Yesterday the Daily Express revealed how savings rates are at a five-year low despite the Bank of England hiking base rates to 0.75 per cent in August.

You can get far better returns if you make the effort to shop around and look beyond cash.

Damien Fahy, founder of personal finance website MoneyToThe­Masses.com, said savers need to vote with their feet: “Do not let the banks profiteer at your expense.”

CASH With average easy access savings accounts paying just 0.49 per cent, savers can be forgiven for giving up on cash altogether.

Anna Bowes, founder of the independen­t savings rate platform SavingsCha­mpion.co.uk, said there are better rates away from the big high street banks: “It is time to take a leap of faith to a challenger bank. Your money is safe as the first £85,000 is still covered by the Financial Services Compensati­on Scheme.”

Kent Reliance Building Society pays 1.37 per cent on £1,000 with easy access, while Virgin Money pays 1.36 per cent on £1. You can get more by locking money away for longer, with Paragon, ICICI and Vanquis all paying a fixed rate of 2.20 per cent for two years on a minimum £1,000.

Charter Savings Bank pays 2.41 per cent over three years on £1,000 and 2.70 per cent over five years (see Best Buys on page 42).

BONDS Corporate bonds are a riskier but more rewarding alternativ­e to cash. Fahy said you can spread the risk by investing in a fund that invests in hundreds of different corporate bonds and use your Isa allowance for tax-free returns.

He tips global fund Schroder High Yield Opportunit­ies, which currently yields 6.17 per cent a year: “It has also managed to consistent­ly grow its payout year-on-year since 2013 and outperform­ed its sector over one, three and five years.”

INNOVATIVE FINANCE ISA To get an even better return, it pays to be a little innovative. The new Innovative Finance Isa typically offers tax-free rates of between 4 and 8 per cent a year, but there is extra risk.

Innovative Finance Isas (Ifisas) lend money to growing businesses via the rapidly increasing peer-topeer (P2P) lending market, sometimes called crowdfundi­ng.

Ifisas are offered by a string of companies including Landbay, Lending Works, Money & Co, London Capital & Finance and RateSetter and you can invest as part of this year’s Isa allowance.

They are regulated by the Financial Conduct Authority and carry out checks on who they lend to, but funds are not protected by the Financial Services Compensati­on Scheme, so there is a risk.

Neil Faulkner, co-founder and managing director of Ifisa ratings company 4thWay, said some asset-secured P2P lending sites such as FundingSec­ure and MoneyThing can pay around 12 per cent after fees before bad debts: “Spread money across platforms with solid records and maximum security.”

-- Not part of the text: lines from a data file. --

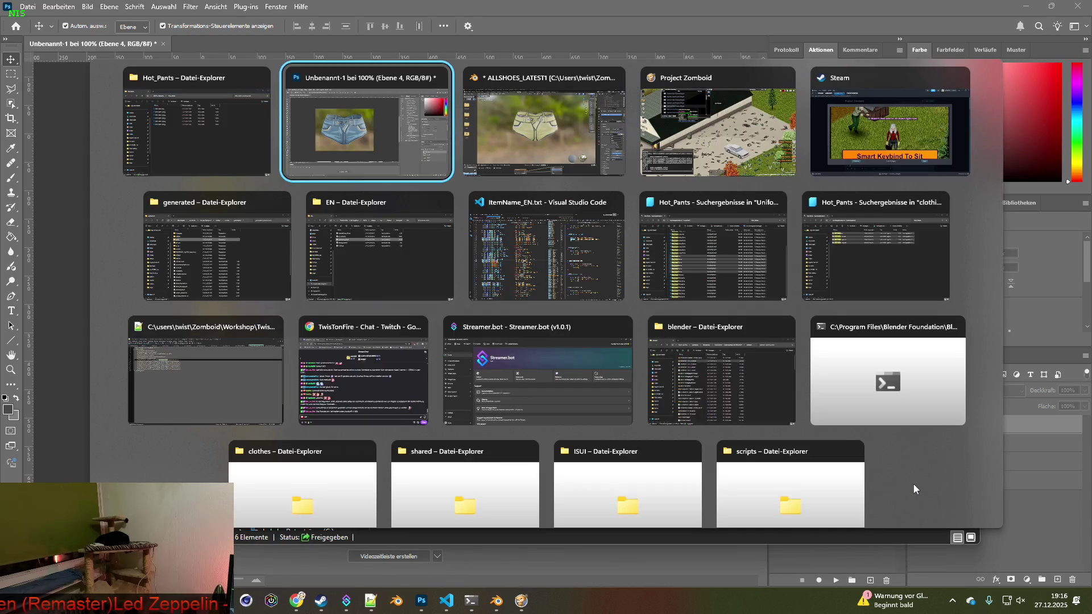
key("alt+Tab")
key("Tab")
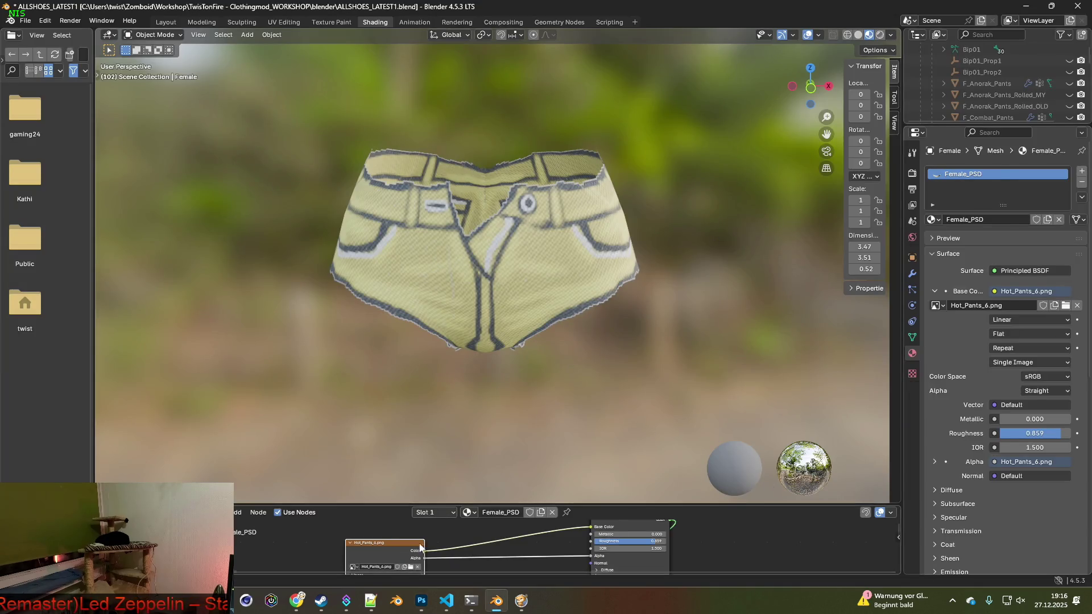
key("alt+Tab")
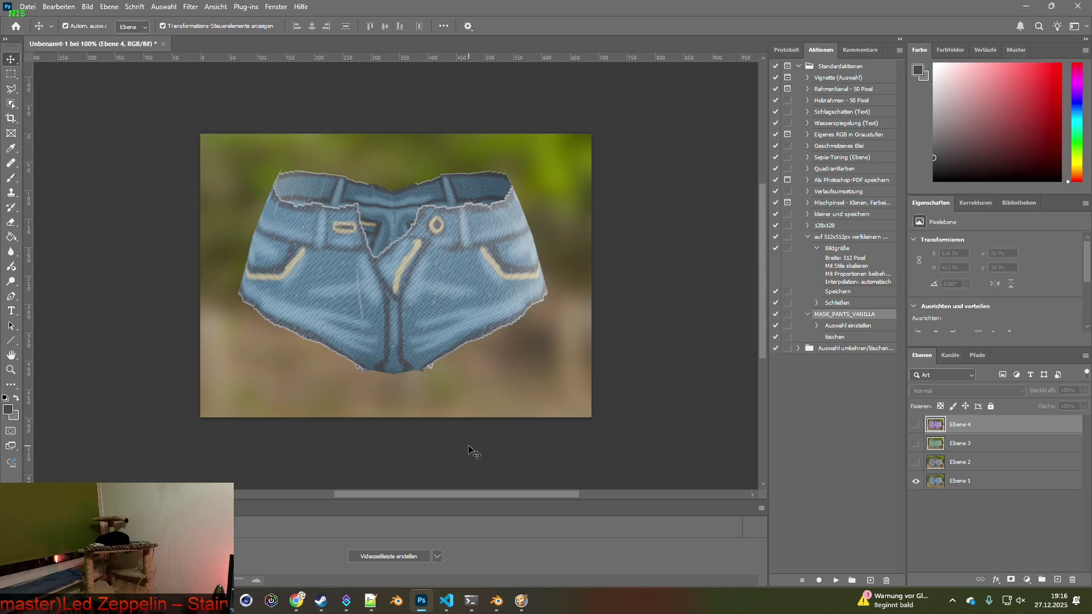
key("alt+Tab")
left_click(411, 567)
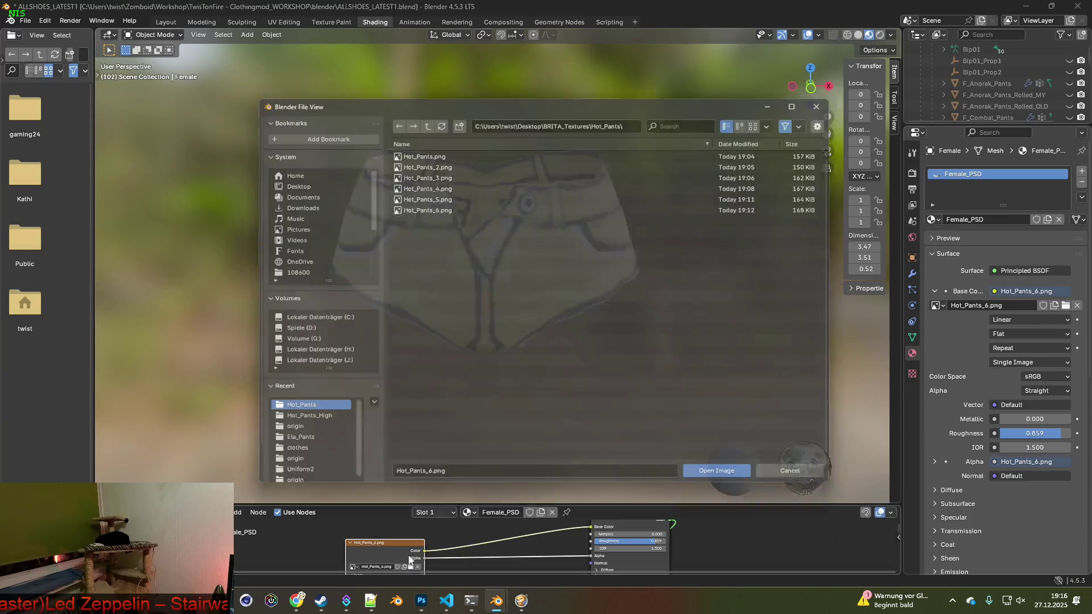
- Switch between Photoshop and Blender's texture file browser showing the Hot_Pants folder
key("alt+Tab")
key("alt+Tab")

Faulkner said the Innovative Finance Isa is not for everybody, so make sure you know what you are buying.

SHARES Patrick Connolly, certified financial planner at Chase de Vere, said stock market investors have been handsomely rewarded by a bull run lasting nearly 10 years, but many are cautious about committing new funds: “If worried, a regular monthly savings plan takes the angst out of market timing.”

Terry Smith’s £18billion Fundsmith Equity is the UK’s most popular fund, up 309 per cent since launch in November 2010, double the stock market return.

Lindsell Train Global Equity is next most popular, according to Interactiv­e Investor’s head of investment Rebecca O’Keeffe, who added: “The Vanguard LifeStrate­gy range of ready-made investment portfolios are also popular due to their low cost diversifie­d approach.”